▸ **JOB ITEM**: Repeat exactly the lines that begin at the one containing "Loose Parts: 0 -> 1" and end at the final line of the records; include no pictures and nothing else.

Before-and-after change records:
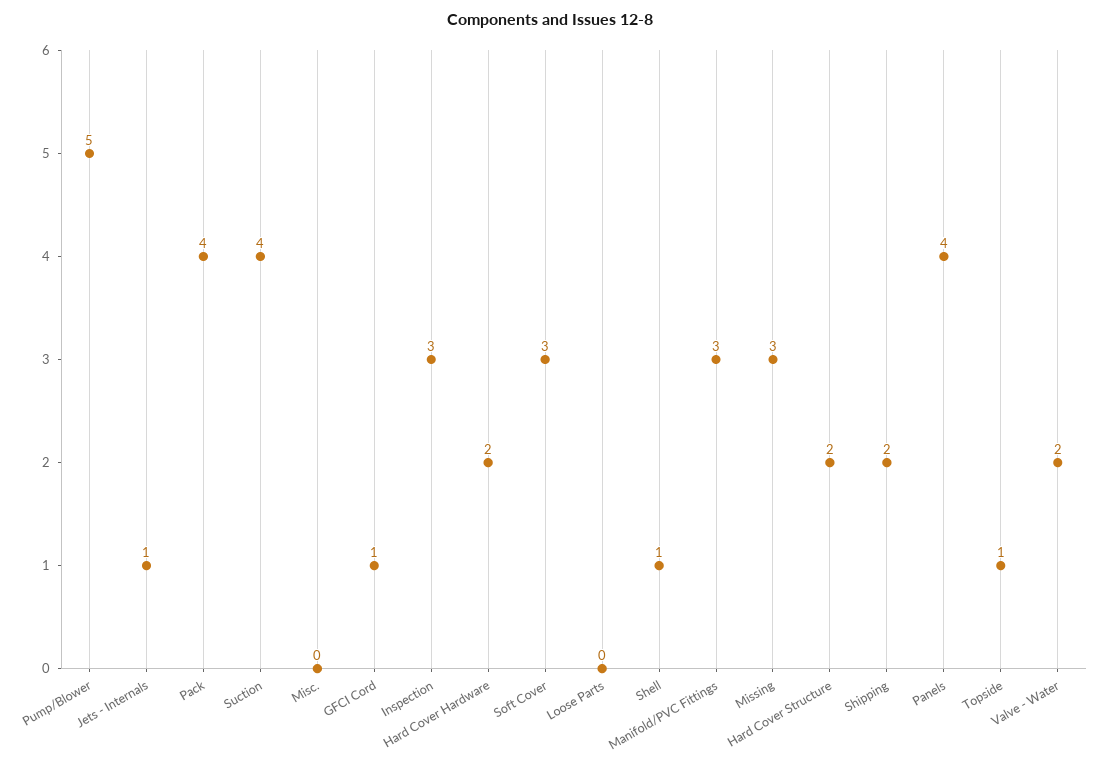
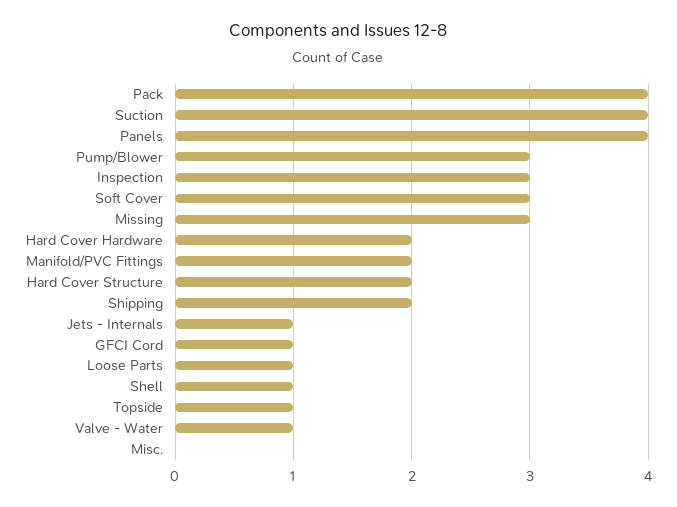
Pump/Blower: 5 -> 3
Loose Parts: 0 -> 1
Manifold/PVC Fittings: 3 -> 2
Valve - Water: 2 -> 1

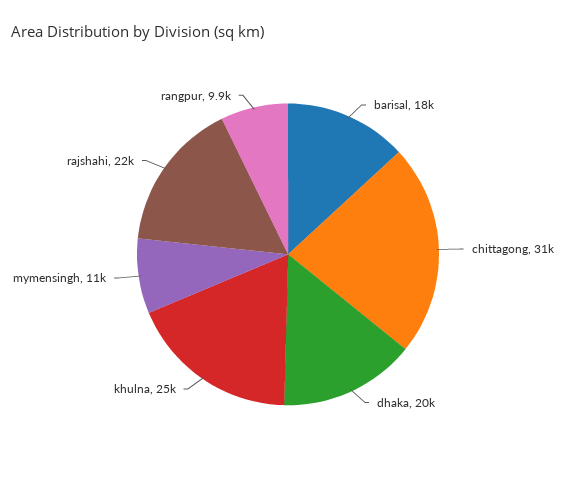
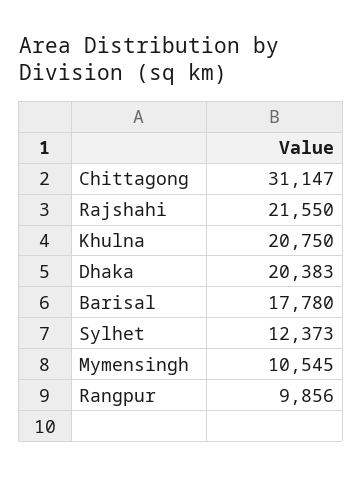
khulna: 25000 -> 20750
Sylhet: none -> 12373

▸ **TASK OUTPUT**:
Loose Parts: 0 -> 1
Manifold/PVC Fittings: 3 -> 2
Valve - Water: 2 -> 1

khulna: 25000 -> 20750
Sylhet: none -> 12373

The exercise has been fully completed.